# Madden brushes sold in stores?



## munchkn8835 (May 23, 2010)

Ollie really doesn't like to be brushed and it seems that the Madden brushes make a difference. Just want to know if they are in stores or can only be ordered online. Which online store is the most reasonable for one?


----------



## Ladysmom (Oct 19, 2004)

They aren't sold in stores here in the US. You can find vendors at dog shows, though.

The most reasonable (and best customer service IMO) for Madans is Jenny at Topline.

toplinepet.com


----------



## jpupart (Jul 19, 2010)

Donna,
that's where I bought my Maden brush,too. But just so you know- Candy HATES to be brushed and the madden brush didn't make any difference- she still hates to be brushed


----------



## munchkn8835 (May 23, 2010)

The brush I use doesn't have any little "thingys" on the end of the wire bristles. He acts like I'm hurting him when brushing or combing.
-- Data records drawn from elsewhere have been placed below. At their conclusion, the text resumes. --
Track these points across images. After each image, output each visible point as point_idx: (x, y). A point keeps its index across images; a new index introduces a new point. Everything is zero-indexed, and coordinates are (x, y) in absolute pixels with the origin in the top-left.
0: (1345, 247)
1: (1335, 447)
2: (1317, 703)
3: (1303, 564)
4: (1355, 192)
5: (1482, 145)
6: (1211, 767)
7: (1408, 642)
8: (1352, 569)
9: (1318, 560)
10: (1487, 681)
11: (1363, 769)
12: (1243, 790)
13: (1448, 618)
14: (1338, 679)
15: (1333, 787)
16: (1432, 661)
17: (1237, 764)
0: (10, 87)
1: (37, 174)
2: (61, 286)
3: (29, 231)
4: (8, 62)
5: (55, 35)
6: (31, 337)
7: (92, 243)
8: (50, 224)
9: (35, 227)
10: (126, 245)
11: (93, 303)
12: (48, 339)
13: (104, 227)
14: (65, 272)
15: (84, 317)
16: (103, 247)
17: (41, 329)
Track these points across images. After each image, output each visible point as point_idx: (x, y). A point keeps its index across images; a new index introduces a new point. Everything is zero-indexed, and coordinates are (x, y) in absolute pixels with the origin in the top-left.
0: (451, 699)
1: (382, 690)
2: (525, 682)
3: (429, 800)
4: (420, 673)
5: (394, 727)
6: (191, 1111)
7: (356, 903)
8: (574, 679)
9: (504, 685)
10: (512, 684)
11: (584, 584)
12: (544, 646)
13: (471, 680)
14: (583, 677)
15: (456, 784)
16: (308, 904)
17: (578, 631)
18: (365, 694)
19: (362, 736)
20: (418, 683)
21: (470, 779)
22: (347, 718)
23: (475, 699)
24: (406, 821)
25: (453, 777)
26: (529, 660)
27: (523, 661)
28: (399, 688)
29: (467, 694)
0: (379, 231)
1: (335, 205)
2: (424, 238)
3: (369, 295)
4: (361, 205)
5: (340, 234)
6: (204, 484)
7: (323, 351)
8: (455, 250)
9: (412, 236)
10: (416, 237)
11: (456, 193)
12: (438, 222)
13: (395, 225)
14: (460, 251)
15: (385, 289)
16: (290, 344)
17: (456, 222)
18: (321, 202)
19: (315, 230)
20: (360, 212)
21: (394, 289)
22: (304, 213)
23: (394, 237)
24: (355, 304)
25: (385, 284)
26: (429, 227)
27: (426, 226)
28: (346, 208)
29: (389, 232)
Jocelyn ... where are you in NC? I know you're not in the Triangle area.


----------



## Ladysmom (Oct 19, 2004)

munchkn8835 said:


> The brush I use doesn't have any little "thingys" on the end of the wire bristles. He acts like I'm hurting him when brushing or combing.
> 
> Jocelyn ... where are you in NC? I know you're not in the Triangle area.



Pin brushes are not supposed to have balls on the tips as they snag and break the hair.

A good quality brush won't hurt. I can brush my arm with my Madan and it doesn't hurt.


----------



## bailey02 (May 1, 2009)

I have bought 2 madden brushes from Jenny at topline pets. She always ships fast and having a madden brush has done wonders for baileys grooming sessions


----------



## jpupart (Jul 19, 2010)

munchkn8835 said:


> The brush I use doesn't have any little "thingys" on the end of the wire bristles. He acts like I'm hurting him when brushing or combing.
> 
> Jocelyn ... where are you in NC? I know you're not in the Triangle area.


No the brushes don't have the "Ball heads" on the end. I have a CC wood pin brush (I also do love this brush which I use on Cocotini) and the pink Madden brush. Candy just hates being groomed with anything. Cocotini will just lay for hours if she could- just very different temperments.

Donna- I live in Raleigh.


----------